Lepore is the recipient of many honors, awards, and honorary degrees, and has been a finalist for the National Book Award; the National Magazine Award; and, twice, for the Pulitzer Prize. Her essays and reviews have appeared in The New York Times, Times Literary Supplement, Journal of American History, Foreign Affairs, Yale Law Journal, American Scholar, and American Quarterly.

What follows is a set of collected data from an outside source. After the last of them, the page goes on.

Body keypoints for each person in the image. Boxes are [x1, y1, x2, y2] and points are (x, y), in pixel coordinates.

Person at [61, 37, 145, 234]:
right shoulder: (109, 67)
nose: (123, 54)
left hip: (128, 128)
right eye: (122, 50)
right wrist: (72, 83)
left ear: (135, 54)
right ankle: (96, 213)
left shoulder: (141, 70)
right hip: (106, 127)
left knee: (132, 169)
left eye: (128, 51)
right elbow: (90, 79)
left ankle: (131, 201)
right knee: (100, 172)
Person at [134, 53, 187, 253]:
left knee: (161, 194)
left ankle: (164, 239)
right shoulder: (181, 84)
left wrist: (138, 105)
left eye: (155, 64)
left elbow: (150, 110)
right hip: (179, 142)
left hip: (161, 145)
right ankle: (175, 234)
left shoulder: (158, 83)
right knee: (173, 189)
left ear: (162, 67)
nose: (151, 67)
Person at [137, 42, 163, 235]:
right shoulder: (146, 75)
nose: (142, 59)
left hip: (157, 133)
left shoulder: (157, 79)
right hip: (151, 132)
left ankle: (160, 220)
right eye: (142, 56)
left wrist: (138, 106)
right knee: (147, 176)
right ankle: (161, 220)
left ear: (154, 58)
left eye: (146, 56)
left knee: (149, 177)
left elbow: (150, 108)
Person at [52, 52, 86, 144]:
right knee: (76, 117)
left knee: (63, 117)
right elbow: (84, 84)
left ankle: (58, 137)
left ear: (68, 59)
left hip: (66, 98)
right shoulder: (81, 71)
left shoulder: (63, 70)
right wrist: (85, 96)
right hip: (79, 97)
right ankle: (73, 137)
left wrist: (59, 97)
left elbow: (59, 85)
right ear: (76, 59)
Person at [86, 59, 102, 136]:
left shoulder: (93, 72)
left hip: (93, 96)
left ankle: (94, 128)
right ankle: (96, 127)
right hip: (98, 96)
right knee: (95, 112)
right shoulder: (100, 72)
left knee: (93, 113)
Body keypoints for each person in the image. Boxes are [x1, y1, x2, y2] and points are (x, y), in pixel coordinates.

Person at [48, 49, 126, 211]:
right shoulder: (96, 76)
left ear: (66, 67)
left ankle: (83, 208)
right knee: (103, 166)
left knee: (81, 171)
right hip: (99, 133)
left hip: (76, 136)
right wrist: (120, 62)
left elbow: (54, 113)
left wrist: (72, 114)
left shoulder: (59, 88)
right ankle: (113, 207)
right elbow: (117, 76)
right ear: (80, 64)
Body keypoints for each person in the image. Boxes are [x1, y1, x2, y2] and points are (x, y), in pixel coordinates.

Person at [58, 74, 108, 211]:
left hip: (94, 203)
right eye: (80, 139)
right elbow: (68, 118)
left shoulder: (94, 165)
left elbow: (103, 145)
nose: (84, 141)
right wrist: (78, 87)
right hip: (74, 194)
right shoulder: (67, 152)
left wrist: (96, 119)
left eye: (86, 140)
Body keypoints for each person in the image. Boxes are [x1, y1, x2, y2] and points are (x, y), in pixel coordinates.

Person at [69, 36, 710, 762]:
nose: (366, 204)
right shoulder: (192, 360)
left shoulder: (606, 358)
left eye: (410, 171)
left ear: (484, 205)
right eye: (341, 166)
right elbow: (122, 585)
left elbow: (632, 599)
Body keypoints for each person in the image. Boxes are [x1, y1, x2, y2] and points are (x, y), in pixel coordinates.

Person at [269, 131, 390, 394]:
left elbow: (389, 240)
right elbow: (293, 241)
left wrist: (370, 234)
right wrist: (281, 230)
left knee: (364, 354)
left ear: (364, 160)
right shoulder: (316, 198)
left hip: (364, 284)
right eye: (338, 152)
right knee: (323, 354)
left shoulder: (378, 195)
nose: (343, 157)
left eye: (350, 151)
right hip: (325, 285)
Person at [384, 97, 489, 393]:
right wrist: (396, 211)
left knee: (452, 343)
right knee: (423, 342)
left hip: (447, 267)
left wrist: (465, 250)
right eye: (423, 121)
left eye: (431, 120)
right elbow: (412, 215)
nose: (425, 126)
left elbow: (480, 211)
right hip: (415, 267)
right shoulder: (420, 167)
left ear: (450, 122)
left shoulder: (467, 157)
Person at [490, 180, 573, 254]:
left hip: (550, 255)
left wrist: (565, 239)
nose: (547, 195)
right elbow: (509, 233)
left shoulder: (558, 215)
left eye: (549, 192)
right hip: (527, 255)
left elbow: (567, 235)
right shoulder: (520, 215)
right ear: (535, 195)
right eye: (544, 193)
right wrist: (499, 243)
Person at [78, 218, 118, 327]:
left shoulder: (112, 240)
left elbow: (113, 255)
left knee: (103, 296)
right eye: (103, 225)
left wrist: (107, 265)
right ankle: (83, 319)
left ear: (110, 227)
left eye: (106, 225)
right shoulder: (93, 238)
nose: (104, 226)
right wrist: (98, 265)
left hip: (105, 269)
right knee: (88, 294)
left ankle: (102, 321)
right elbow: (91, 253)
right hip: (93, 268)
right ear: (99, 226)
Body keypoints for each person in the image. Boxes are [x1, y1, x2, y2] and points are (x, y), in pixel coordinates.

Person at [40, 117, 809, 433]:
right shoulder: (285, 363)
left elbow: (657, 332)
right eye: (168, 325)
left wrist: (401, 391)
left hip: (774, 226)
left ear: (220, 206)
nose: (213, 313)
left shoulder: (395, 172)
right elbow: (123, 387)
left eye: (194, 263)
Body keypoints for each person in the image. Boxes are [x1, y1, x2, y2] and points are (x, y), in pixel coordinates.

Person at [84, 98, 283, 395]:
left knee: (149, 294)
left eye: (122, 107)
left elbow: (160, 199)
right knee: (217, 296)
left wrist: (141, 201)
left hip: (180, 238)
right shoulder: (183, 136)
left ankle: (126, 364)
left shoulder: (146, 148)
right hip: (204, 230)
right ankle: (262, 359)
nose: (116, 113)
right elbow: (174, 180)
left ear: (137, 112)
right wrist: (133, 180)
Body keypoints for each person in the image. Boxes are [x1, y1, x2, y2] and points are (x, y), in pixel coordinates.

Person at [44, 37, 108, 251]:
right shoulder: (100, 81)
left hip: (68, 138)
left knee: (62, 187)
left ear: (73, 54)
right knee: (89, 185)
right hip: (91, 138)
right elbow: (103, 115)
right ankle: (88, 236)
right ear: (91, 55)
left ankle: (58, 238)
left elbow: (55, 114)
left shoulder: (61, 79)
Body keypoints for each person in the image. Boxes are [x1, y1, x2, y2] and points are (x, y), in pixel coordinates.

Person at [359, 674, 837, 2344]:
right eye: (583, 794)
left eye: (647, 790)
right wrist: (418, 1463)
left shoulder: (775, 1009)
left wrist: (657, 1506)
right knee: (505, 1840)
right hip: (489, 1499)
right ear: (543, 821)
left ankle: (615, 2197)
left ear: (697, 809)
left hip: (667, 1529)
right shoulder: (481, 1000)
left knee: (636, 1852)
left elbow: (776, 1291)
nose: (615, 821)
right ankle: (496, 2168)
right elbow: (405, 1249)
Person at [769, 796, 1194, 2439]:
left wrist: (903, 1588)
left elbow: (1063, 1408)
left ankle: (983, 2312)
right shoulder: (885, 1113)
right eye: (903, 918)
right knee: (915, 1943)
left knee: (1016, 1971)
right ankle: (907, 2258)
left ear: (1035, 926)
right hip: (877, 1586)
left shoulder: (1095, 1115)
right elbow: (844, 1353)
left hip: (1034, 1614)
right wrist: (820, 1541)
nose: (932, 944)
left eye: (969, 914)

Lepore's earlier work includes a trilogy of books that together constitute a political history of early America: The Name of War: King Philip's War and the Origins of American Identity, winner of the Bancroft Prize, the Ralph Waldo Emerson Award, and the Berkshire Prize; New York Burning: Liberty, Slavery and Conspiracy in Eighteenth-Century Manhattan, winner of the Anisfield-Wolf Award for the best nonfiction book on race, and finalist for the Pulitzer Prize; and Book of Ages: The Life and Opinions of Jane Franklin, Time magazine's Best Nonfiction Book of the Year, winner of the Mark Lynton History Prize, and a finalist for the 2013 National Book Award.
Lepore received a B.A. in English from Tufts University in 1987, an M.A. in American Culture from the University of Michigan in 1990, and a PhD in American Studies from Yale University in 1995. She lives in Cambridge, MA, with her husband and their three sons.